▸ **EXERCISE MATERIAL**
(begin)
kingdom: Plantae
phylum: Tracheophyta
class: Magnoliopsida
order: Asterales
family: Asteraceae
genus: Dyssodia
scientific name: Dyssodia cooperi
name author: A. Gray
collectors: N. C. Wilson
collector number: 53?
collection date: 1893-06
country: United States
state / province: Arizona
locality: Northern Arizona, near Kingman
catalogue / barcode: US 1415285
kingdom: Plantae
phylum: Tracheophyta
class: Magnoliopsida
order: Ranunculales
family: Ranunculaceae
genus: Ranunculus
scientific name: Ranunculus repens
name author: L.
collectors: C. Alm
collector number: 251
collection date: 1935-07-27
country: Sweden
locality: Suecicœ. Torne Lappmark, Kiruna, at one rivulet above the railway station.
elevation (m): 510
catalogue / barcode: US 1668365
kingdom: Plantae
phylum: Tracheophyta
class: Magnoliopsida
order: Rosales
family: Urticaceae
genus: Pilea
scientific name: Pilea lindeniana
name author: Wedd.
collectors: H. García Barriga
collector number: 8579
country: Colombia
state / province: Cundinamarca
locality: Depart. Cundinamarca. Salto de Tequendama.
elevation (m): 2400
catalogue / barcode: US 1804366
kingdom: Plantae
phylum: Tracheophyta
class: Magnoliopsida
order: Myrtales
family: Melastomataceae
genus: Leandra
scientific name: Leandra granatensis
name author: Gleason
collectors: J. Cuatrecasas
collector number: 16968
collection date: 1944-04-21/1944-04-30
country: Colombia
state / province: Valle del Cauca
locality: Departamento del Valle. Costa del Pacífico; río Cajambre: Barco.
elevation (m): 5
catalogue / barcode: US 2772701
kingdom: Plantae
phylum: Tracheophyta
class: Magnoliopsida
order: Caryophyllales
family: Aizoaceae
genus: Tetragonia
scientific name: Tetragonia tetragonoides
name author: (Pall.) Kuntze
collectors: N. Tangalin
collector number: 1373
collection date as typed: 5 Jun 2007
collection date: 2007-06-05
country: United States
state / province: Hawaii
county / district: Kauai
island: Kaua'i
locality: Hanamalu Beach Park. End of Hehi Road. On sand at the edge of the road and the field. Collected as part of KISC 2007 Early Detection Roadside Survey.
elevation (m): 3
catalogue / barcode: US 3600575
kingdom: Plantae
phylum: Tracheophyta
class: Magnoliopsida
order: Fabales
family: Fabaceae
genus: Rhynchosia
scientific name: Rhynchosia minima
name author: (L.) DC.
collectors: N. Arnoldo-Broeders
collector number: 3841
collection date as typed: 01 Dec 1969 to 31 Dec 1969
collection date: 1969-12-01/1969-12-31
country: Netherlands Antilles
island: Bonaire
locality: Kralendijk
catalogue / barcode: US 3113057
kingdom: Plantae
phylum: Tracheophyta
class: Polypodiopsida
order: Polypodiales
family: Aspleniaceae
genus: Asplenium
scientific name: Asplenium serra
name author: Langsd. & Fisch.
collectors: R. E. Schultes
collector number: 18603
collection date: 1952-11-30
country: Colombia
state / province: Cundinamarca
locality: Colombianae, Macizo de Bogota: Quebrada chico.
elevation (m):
(end)
▸ **TASK STATEMENT**
Rewrite the items from the line containing "collectors: R. E. Schultes" through the end of the items, inclusive, changing "locality" to "site" and leaving everything else as it is.

▸ **RESULT FOR THIS TASK**
collectors: R. E. Schultes
collector number: 18603
collection date: 1952-11-30
country: Colombia
state / province: Cundinamarca
site: Colombianae, Macizo de Bogota: Quebrada chico.
elevation (m):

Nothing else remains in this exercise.